* [Try it]: Copy every line of each item below word for word, keeping the original line breaks, spelling, and punctuation.

* [Dataset records]:

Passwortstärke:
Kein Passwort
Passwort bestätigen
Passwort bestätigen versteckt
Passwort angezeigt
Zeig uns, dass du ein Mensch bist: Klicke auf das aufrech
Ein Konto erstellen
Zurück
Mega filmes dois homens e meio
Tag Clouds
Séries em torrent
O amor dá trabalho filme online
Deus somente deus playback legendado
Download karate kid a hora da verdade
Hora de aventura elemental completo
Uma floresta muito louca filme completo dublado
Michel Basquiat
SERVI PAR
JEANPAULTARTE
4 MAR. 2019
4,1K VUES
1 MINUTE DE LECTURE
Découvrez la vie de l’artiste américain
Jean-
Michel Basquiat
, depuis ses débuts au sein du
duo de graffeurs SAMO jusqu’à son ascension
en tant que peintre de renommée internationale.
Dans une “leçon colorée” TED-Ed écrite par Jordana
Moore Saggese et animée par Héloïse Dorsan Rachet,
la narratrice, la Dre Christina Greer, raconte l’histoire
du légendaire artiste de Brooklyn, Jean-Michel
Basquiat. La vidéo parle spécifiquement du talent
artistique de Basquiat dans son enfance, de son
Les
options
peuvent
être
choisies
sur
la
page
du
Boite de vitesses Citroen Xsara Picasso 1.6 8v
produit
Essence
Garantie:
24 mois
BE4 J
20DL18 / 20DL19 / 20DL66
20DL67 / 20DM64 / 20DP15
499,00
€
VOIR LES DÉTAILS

* [Finished task]:
Passwortstärke:
Kein Passwort
Passwort bestätigen
Passwort bestätigen versteckt
Passwort angezeigt
Zeig uns, dass du ein Mensch bist: Klicke auf das aufrech
Ein Konto erstellen
Zurück
Mega filmes dois homens e meio
Tag Clouds
Séries em torrent
O amor dá trabalho filme online
Deus somente deus playback legendado
Download karate kid a hora da verdade
Hora de aventura elemental completo
Uma floresta muito louca filme completo dublado
Michel Basquiat
SERVI PAR
JEANPAULTARTE
4 MAR. 2019
4,1K VUES
1 MINUTE DE LECTURE
Découvrez la vie de l’artiste américain
Jean-
Michel Basquiat
, depuis ses débuts au sein du
duo de graffeurs SAMO jusqu’à son ascension
en tant que peintre de renommée internationale.
Dans une “leçon colorée” TED-Ed écrite par Jordana
Moore Saggese et animée par Héloïse Dorsan Rachet,
la narratrice, la Dre Christina Greer, raconte l’histoire
du légendaire artiste de Brooklyn, Jean-Michel
Basquiat. La vidéo parle spécifiquement du talent
artistique de Basquiat dans son enfance, de son
Les
options
peuvent
être
choisies
sur
la
page
du
Boite de vitesses Citroen Xsara Picasso 1.6 8v
produit
Essence
Garantie:
24 mois
BE4 J
20DL18 / 20DL19 / 20DL66
20DL67 / 20DM64 / 20DP15
499,00
€
VOIR LES DÉTAILS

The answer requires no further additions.